Page-level text extractions
■ ■ ■

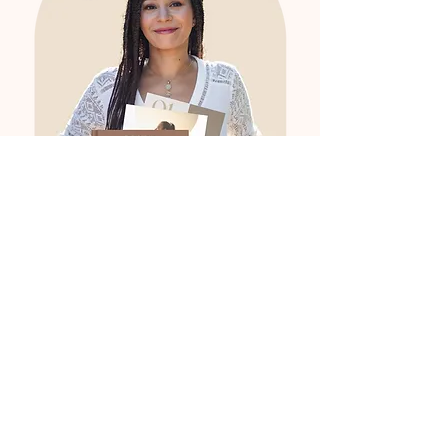
synthetischen Stoffen!
Ingredients (INCI):
Simmondsia Chinensis Seed Oil,
Parfum, Olea Europaea Fruit Oil,
Mentha Piperita Oil, Hypericum
Perforatum Extract, Linalool, Citral,
Citronellol, Coumarin, Eugenol,
Geraniol, Limonene.
Aufbewahrungshinweise:
Bitte kühl und trocken lagern, an
einem lichtgeschützten Ort.
Meine
kraftvollsten Tools
für mehr
Entspannung im
Alltag
Mehr erfahren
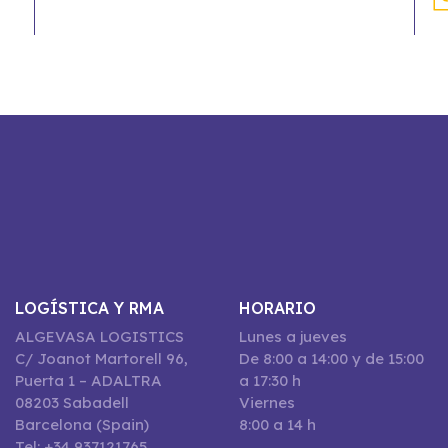
LOGÍSTICA Y RMA
HORARIO
ALGEVASA LOGISTICS
Lunes a jueves
C/ Joanot Martorell 96,
De 8:00 a 14:00 y de 15:00
Puerta 1 – ADALTRA
a 17:30 h
08203 Sabadell
Viernes
Barcelona (Spain)
8:00 a 14 h
Tel: +34 937121765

■ ■ ■

# Problem details:
Any picture among the entries must be skipped; copy all else exactly.

# Response:
synthetischen Stoffen!
Ingredients (INCI):
Simmondsia Chinensis Seed Oil,
Parfum, Olea Europaea Fruit Oil,
Mentha Piperita Oil, Hypericum
Perforatum Extract, Linalool, Citral,
Citronellol, Coumarin, Eugenol,
Geraniol, Limonene.
Aufbewahrungshinweise:
Bitte kühl und trocken lagern, an
einem lichtgeschützten Ort.
Meine
kraftvollsten Tools
für mehr
Entspannung im
Alltag
Mehr erfahren
LOGÍSTICA Y RMA
HORARIO
ALGEVASA LOGISTICS
Lunes a jueves
C/ Joanot Martorell 96,
De 8:00 a 14:00 y de 15:00
Puerta 1 – ADALTRA
a 17:30 h
08203 Sabadell
Viernes
Barcelona (Spain)
8:00 a 14 h
Tel: +34 937121765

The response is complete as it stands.